=== Texto seleccionado ===
· · · · ·
En perfecta coherencia con esas medidas represivas, el gobierno venezolano ha ordenado la suspensión de las emisiones en Venezuela del único canal de televisión que todavía estaba informando sobre las manifestaciones, dificulta los accesos de los ciudadanos al centro de Caracas suspendiendo sin motivo real el servicio de transporte público en determinadas áreas de la ciudad, pone trabas al tráfico en internet y coarta la labor de los periodistas de los dos únicos periódicos que aún no son oficialistas –El Universal y el Nacional-; al mismo tiempo que sus medios de comunicación social bombardean de manera continua –incluso en los espacios de mero entretenimiento- con consignas y amenazas destinadas a amedrentar a la población para evitar que salga a la calle.
En uno de sus últimos comunicados, un presidente Maduro claramente superado por las circunstancias advertía con una represión aún más sangrienta si la ciudadanía seguía con sus protestas. Sin embargo, en un país acostumbrado a sufrir en un día más muertos por homicidios que los que se producen en Madrid en todo un año esta advertencia ya resulta estéril. Como afirmaba un estudiante en uno de esos vídeos que circulan por las redes sociales: “es preferible que te maten en una manifestación intentando salvar a la Patria, a que te maten el día menos pensado volviendo del trabajo”. Así están las cosas.
· · · · ·
=== Tareas a realizar ===
a – Enumera las cuatro medidas que el texto sobre Venezuela atribuye directamente al gobierno venezolano en la primera oración, antes del punto y coma.
b – Indica si cada una de estas afirmaciones coincide con el texto sobre Venezuela y cita las palabras que lo deciden: (i) El gobierno ha suspendido el transporte público en toda Caracas. (ii) El Universal y el Nacional son los únicos periódicos que aún no son oficialistas. (iii) Maduro amenazó con una represión más sangrienta si continuaban las protestas.
c – Prosigue el texto sobre Venezuela a partir de la frase «Así están las cosas.»

=== Registros de datos ===
· · · · ·
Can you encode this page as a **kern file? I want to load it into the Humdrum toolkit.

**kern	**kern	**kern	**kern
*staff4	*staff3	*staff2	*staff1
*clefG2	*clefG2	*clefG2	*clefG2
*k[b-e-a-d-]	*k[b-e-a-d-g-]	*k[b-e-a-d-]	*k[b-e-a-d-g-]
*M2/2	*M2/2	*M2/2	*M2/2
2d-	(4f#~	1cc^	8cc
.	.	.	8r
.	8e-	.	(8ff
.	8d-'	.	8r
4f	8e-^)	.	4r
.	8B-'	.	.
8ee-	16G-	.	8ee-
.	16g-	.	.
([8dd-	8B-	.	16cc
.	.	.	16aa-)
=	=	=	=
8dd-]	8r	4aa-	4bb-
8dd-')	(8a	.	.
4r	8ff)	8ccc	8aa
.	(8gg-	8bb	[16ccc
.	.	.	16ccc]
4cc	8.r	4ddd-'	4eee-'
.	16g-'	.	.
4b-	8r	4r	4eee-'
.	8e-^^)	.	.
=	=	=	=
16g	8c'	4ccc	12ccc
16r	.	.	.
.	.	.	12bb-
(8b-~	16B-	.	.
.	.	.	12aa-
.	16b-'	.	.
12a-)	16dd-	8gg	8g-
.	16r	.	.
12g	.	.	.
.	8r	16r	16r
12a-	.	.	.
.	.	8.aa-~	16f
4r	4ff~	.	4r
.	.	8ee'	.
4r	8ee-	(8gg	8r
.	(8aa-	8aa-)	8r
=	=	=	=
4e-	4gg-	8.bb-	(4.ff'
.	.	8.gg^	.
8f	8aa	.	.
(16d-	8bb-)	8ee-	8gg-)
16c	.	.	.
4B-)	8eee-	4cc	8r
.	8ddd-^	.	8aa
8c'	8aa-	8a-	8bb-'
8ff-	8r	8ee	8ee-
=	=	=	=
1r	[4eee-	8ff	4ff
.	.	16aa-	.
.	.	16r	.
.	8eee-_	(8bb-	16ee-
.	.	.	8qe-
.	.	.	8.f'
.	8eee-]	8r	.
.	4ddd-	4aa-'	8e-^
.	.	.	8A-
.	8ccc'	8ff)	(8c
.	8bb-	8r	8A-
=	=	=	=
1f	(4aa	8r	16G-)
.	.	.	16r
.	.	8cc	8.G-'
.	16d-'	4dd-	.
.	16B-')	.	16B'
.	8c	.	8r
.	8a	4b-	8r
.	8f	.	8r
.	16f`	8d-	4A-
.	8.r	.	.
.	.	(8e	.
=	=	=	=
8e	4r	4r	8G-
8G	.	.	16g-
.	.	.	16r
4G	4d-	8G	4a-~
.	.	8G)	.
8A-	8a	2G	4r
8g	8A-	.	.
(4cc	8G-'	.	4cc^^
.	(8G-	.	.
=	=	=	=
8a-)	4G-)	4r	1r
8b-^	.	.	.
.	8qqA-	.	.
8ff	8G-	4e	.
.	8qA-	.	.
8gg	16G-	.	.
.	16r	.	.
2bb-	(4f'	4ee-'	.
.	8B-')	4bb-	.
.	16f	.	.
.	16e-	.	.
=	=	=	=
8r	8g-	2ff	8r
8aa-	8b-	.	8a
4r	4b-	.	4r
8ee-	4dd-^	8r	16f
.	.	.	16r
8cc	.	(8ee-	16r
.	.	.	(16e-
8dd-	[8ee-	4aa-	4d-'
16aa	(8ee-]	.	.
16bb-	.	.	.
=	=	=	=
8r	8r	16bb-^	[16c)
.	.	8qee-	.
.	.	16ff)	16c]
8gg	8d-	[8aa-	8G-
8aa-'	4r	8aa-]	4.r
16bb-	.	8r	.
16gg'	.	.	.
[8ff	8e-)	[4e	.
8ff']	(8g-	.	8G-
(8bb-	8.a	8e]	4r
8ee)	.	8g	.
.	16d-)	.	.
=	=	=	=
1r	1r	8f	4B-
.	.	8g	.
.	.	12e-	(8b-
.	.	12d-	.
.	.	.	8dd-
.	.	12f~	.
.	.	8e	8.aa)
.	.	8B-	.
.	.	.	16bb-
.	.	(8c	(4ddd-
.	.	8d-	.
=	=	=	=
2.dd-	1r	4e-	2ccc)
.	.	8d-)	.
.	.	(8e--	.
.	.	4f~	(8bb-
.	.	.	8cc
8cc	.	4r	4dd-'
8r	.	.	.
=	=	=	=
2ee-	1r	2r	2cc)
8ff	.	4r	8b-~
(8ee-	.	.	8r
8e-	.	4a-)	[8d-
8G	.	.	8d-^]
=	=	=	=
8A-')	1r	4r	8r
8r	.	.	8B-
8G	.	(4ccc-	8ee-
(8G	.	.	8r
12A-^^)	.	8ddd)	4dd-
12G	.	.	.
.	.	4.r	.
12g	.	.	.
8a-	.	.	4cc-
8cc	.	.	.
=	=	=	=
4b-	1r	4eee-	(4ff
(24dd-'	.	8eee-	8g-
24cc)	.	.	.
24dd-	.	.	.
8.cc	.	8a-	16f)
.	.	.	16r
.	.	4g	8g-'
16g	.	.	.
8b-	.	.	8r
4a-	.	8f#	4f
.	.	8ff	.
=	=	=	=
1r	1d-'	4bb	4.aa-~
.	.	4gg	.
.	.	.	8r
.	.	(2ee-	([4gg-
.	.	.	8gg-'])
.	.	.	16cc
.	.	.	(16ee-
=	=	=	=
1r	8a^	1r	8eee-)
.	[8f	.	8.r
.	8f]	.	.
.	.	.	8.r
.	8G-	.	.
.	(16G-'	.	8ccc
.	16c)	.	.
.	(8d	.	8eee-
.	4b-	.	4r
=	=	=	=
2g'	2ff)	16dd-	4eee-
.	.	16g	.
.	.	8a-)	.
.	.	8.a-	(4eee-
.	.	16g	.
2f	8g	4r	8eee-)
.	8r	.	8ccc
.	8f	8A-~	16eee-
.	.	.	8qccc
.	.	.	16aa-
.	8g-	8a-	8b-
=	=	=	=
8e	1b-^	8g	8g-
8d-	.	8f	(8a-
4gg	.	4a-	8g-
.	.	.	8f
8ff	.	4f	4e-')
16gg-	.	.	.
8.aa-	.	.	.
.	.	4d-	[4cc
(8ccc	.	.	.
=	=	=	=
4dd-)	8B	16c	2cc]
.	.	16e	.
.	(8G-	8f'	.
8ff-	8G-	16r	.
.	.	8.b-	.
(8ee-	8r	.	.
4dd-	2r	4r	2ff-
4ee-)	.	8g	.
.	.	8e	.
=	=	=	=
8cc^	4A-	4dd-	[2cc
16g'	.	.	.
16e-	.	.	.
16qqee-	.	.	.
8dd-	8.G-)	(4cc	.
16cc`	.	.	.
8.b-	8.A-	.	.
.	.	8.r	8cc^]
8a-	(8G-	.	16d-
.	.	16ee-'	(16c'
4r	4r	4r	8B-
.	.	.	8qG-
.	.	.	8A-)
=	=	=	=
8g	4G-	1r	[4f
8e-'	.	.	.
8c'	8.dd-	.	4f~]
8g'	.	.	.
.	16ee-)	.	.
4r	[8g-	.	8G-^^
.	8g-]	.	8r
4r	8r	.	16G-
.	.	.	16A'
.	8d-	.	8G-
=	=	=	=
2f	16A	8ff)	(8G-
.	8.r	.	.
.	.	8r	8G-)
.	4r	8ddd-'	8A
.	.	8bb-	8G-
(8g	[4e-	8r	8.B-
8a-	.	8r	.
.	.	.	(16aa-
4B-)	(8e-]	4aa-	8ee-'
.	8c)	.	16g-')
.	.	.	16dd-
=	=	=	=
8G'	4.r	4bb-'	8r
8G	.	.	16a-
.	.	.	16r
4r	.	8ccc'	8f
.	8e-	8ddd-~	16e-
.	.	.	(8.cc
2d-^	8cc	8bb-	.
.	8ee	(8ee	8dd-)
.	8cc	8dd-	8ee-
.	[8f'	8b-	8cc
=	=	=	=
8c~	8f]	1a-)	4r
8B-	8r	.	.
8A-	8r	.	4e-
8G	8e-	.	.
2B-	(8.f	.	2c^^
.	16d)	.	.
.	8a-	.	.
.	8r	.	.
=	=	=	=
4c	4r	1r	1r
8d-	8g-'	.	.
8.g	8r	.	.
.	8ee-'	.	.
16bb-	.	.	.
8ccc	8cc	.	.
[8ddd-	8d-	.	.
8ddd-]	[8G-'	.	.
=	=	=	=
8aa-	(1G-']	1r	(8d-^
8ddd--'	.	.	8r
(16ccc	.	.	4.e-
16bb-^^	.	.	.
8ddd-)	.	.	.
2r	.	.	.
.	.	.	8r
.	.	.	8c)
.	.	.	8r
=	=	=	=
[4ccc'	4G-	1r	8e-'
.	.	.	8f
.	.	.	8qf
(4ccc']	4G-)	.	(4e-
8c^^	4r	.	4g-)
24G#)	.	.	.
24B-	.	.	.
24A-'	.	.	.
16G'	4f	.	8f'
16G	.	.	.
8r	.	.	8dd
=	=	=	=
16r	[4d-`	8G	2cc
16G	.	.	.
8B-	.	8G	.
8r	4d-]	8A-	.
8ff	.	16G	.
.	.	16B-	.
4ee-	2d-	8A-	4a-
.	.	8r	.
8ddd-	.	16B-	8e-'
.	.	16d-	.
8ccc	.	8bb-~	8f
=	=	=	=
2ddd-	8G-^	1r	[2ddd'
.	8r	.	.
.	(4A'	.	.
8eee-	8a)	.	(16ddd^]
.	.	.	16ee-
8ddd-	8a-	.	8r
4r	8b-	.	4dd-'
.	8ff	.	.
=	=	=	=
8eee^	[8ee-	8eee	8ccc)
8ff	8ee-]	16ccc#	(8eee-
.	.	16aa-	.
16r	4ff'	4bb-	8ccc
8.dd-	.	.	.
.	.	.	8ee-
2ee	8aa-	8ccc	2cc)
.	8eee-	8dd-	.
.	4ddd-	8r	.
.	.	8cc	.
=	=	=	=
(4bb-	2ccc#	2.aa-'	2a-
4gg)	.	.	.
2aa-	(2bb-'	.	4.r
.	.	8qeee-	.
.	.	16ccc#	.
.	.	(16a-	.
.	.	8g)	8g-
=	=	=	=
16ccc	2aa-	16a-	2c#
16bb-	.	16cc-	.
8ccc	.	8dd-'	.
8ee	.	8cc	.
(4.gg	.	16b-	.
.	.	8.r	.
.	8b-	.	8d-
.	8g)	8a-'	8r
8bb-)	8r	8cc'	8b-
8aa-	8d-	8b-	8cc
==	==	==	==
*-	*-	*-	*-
· · · · ·
=== Resultados del ejercicio ===
a –
- La suspensión de las emisiones en Venezuela del único canal de televisión que todavía informaba sobre las manifestaciones.
- Dificulta el acceso de los ciudadanos al centro de Caracas al suspender sin motivo real el transporte público en determinadas áreas de la ciudad.
- Pone trabas al tráfico en internet.
- Coarta la labor de los periodistas de El Universal y el Nacional.

b –
(i) No: «suspendiendo sin motivo real el servicio de transporte público en determinadas áreas de la ciudad».
(ii) Sí: «los dos únicos periódicos que aún no son oficialistas –El Universal y el Nacional-».
(iii) Sí: «advertía con una represión aún más sangrienta si la ciudadanía seguía con sus protestas».

c –
Conozco la realidad venezolana de primera mano. Además de numerosas contactos personales, entre diciembre de 2013 y enero de 2014 he pasado casi un mes en aquel país. No ha sido un viaje turístico al uso pero si he tenido ocasión de conocer los Estados Falcón, Carabobo, Miranda y, cómo no, la propia Caracas.
Aparentemente, o al menos su gobierno así lo publicita, Venezuela se encuentra inmersa en un proceso revolucionario que dura ya quince años. Sin embargo, aunque las circunstancias sociales de cómo se ha llegado a esta situación sean sumamente complejas, en el momento actual ese proceso se ha transformado en una mera detentación y disfrute del poder político y económico del país por un grupo relativamente reducido de personas -una especie de oligarquía política- que de manera premeditada busca, en su propio beneficio, fracturar la sociedad en dos bandos de forma ya casi irreversible, apoyándose para ello en un discurso populista y victimista basado en la explotación de emociones negativas, como el resquemor histórico contra la herencia española, el resentimiento social contra la pequeña burguesía –a la que se pretende equiparar con una oligarquía que hace tiempo que se ha llevado sus principales intereses a otros lugares del mundo más seguros- o incluso a un resentimiento étnico contra el hombre blanco, todo ello combinado con falaces invocaciones a la Patria y a una futura sociedad utópica e igualitaria.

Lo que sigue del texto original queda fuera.